Over the years we have had the opportunity to setup data lakes for our clients. We have worked on key cloud platforms like Azure, AWS and GCP. In this blog I am here to talk about the key considerations that you consider when you think of building a DataLake. I have consolidated my learnings into top 4 Points that talk about 4 key stages of DL development.
1.Environment Setup
2.Schema Setup
3.Policy Definition
4.Data Distribution
Environment Setup:
When you are in the whiteboard phase of your data lake design, ensure that you have provisioned your infra for development as well as production. A few things that you might want to keep in mind at this stage are:
Selection on Cloud Service Provider – Cost, Features and Adaptability concerns – https://venanalytics.io/aws-vs-azure-vs-gcp-perspective-on-features-and-costing/
Data Sources – What is the nature of your data source? Structured/Unstructured/Semi-structured?

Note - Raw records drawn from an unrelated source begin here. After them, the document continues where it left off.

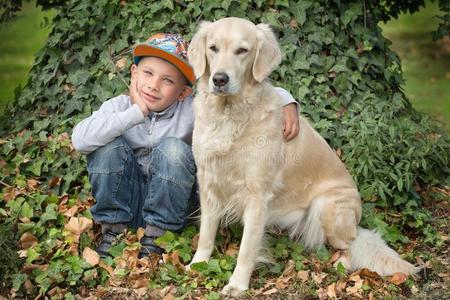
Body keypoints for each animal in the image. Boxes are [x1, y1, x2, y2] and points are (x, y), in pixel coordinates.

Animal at [187, 17, 418, 296]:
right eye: (213, 48)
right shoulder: (208, 182)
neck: (229, 114)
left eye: (242, 51)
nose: (220, 79)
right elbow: (206, 233)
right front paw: (198, 264)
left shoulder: (257, 196)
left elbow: (246, 249)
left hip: (326, 205)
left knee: (351, 243)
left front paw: (237, 285)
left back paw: (343, 263)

Sizing – What would be the size of your dev and prod envs?
Costing – How much is data ingress, egress, storage and backup costs?

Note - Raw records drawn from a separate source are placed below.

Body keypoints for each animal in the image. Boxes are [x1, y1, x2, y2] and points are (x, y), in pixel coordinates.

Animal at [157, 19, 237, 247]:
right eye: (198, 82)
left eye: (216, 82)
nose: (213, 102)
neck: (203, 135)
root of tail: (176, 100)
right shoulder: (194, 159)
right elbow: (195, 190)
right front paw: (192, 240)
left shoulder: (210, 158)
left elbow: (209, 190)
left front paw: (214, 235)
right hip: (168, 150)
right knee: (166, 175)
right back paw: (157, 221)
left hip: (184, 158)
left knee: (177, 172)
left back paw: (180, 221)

Data Duplication – What percentage of prod data will be held in your dev env?
Retention Policy – How often do you plan to prune the dev data?

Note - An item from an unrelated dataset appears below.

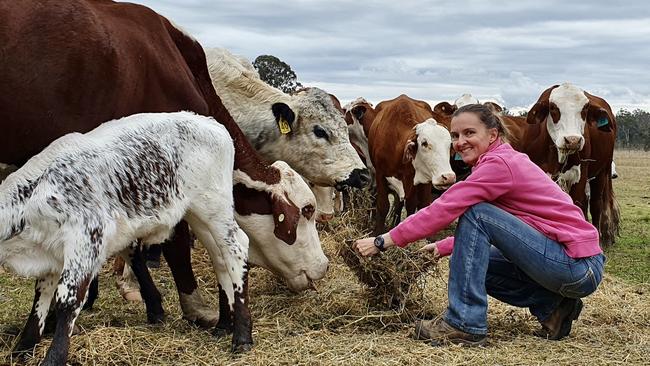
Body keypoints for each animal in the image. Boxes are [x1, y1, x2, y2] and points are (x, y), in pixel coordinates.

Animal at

Data Validation – What qualifies for a quality data? Define quality KPIs
Answering these key questions will direct you in setting up your environments.
Schema Setup:
Before designing the actual schema, you need to finalize the type of data model you intend to build that will best solve your business case. There are broadly 3 types of Data Models –
Dimensional Data Model – Data stored as Facts and Dimension Tables
3NF Data Model – Data stored in highly normalized tables
Data Vault – Data stored in Satellite tables and connected by links
Here’s a video that will help you understand these data models in detail – https://www.youtube.com/watch?v=l5UcUEt1IzM
Once the schema type is finalized, only then start designing each component of the schema. At this point ensure that the right business stakeholders as involved for approvals and suggestions.
Define Policies:
Database maintenance is as important as the setup itself. The robust policies that we define at the beginning will go a long way in delivering quality data to the right people at the right time. A few policies can be:
Access management policy
Data purging and backup policy
Policy pertaining to Database performance
Time out policy
Quality Control
Defining a few SOP’s at the start can also go a long way. For example, if the end user requests to onboard a new data source – Important things to define would be TAT, Owner, Approval Matrix, etc.
Data Distribution:
In order to distribute the right data to the right people for the right duration is imperative. Reporting data can be distributed as data models rather than raw data itself. For example, team members can connect to published Power BI models thus saving hours in data modelling. This also ensures that the data quality is centrally governed and so is access control.
Here’s a pictorial representation of the difference between the old approach (Direct Access to data base) vs access to Power BI Data Model.
A screenshot of a computer
Description automatically generated
We believe that on an average we save up to 2-3 hours of time per analyst that he would spend in understanding and re-creating the data model.
The 4 key points mentioned above provide you with a basic framework to initiate your DataLake Project. The above framework is ideal for reporting needs of a midsize organization.